Code for non-bucketed join:
db = "ml_recommendations"
col = "id"
df1 = spark.range(1, 10 ** 6) # This will create a DF with a single col "id"
df1.writeTo(f"{db}.no_bucket_table1") \
.using('iceberg') \
.option("fanout-enabled", "true") \
.createOrReplace()
df2 = spark.range(1, 10 ** 5) # This will create a DF with a single col "id"
df2.writeTo(f"{db}.no_bucket_table2") \
.using('iceberg') \
.option("fanout-enabled", "true") \
.createOrReplace()
spark.conf.set("spark.sql.autoBroadcastJoinThreshold", -1)
df = spark.sql(
f"select * from {db}.no_bucket_table1 t1 "
f"inner join {db}.no_bucket_table2 t2 "
f"on t1.{col}=t2.{col}"
)
df.explain(extended=True)
Result of the non-bucketed join:
== Optimized Logical Plan ==
Join Inner, (id#8L = id#9L)
:- Filter isnotnull(id#8L)
: +- RelationV2[id#8L] Iceberg iceberg.ml_recommendations.no_bucket_table1
+- Filter isnotnull(id#9L)
+- RelationV2[id#9L] Iceberg iceberg.ml_recommendations.no_bucket_table2
== Physical Plan ==
AdaptiveSparkPlan isFinalPlan=false
+- SortMergeJoin [id#8L], [id#9L], Inner
:- Sort [id#8L ASC NULLS FIRST], false, 0
: +- **Exchange hashpartitioning**(id#8L, 400), ENSURE_REQUIREMENTS, [plan_id=201]
: +- Filter isnotnull(id#8L)
: +- BatchScan[id#8L] iceberg.ml_recommendations.no_bucket_table1 (branch=null) [filters=id IS NOT NULL, groupedBy=] RuntimeFilters: []
+- Sort [id#9L ASC NULLS FIRST], false, 0
+- **Exchange hashpartitioning**(id#9L, 400), ENSURE_REQUIREMENTS, [plan_id=202]
+- Filter isnotnull(id#9L)
+- BatchScan[id#9L] iceberg.ml_recommendations.no_bucket_table2 (branch=null) [filters=id IS NOT NULL, groupedBy=] RuntimeFilters: []
Code for the bucketed join:
df1 = spark.range(1, 10 ** 6) # This will create a DF with a single col "id"
df1.writeTo(f"{db}.bucket_table1") \
.using('iceberg') \
.option("fanout-enabled", "true") \
.partitionedBy(pf.bucket(100, "id")) \
.createOrReplace()
df2 = spark.range(1, 10 ** 5) # This will create a DF with a single col "id"

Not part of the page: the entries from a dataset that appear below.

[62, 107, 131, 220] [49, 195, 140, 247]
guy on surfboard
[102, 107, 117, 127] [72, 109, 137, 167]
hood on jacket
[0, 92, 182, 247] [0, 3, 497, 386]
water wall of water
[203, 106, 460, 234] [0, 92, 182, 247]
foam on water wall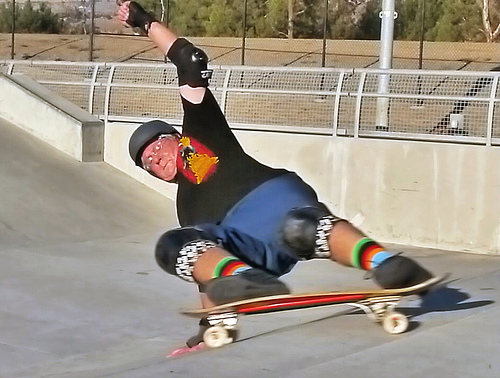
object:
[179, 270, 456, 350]
board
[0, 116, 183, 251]
ramp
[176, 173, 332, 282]
shorts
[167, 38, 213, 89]
pad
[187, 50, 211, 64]
elbow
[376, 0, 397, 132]
pole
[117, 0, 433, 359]
man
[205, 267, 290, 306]
shoe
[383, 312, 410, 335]
wheel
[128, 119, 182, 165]
helmet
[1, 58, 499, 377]
park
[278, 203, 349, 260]
pad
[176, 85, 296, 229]
shirt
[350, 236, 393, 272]
sock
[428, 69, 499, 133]
shadow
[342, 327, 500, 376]
ground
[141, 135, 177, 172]
glasses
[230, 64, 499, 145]
fence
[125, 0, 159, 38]
guard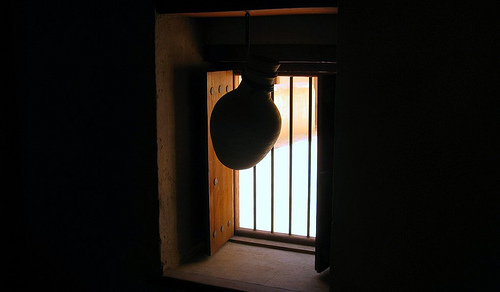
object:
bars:
[302, 75, 315, 239]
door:
[202, 68, 237, 259]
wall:
[380, 3, 500, 292]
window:
[228, 68, 319, 244]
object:
[209, 51, 286, 169]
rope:
[235, 16, 262, 57]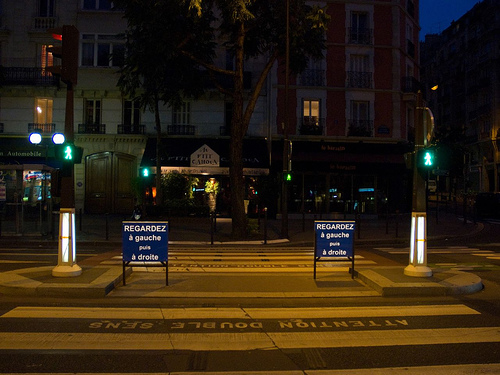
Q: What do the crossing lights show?
A: It's time to walk.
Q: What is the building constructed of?
A: Concrete bricks.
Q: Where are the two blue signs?
A: By the street lights.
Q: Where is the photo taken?
A: In a city.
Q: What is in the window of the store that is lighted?
A: A mannequin.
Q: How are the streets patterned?
A: In stripes.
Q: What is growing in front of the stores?
A: A large tree.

df2.writeTo(f"{db}.bucket_table2") \
.using('iceberg') \
.option("fanout-enabled", "true") \
.partitionedBy(pf.bucket(100, "id")) \
.createOrReplace()
df = spark.sql(
f"select * from {db}.bucket_table1 t1 "
f"inner join {db}.bucket_table2 t2 "
f"on t1.{col}=t2.{col}"
)
df.explain(extended=True)
Result of the bucketed join
== Optimized Logical Plan ==
Join Inner, (id#43L = id#44L)
:- Filter isnotnull(id#43L)
: +- RelationV2[id#43L] Iceberg iceberg.ml_recommendations.bucket_table1
+- Filter isnotnull(id#44L)
+- RelationV2[id#44L] Iceberg iceberg.ml_recommendations.bucket_table2
== Physical Plan ==
AdaptiveSparkPlan isFinalPlan=false
+- SortMergeJoin [id#43L], [id#44L], Inner
:- Sort [id#43L ASC NULLS FIRST], false, 0
: +- **Exchange hashpartitioning**(id#43L, 400), ENSURE_REQUIREMENTS, [plan_id=422]
: +- Filter isnotnull(id#43L)
: +- BatchScan[id#43L] iceberg.ml_recommendations.bucket_table1 (branch=null) [filters=id IS NOT NULL, groupedBy=] RuntimeFilters: []
+- Sort [id#44L ASC NULLS FIRST], false, 0
+- **Exchange hashpartitioning**(id#44L, 400), ENSURE_REQUIREMENTS, [plan_id=423]
+- Filter isnotnull(id#44L)
+- BatchScan[id#44L] iceberg.ml_recommendations.bucket_table2 (branch=null) [filters=id IS NOT NULL, groupedBy=] RuntimeFilters: []
So the question is - why is bucketing not removing the exchange step?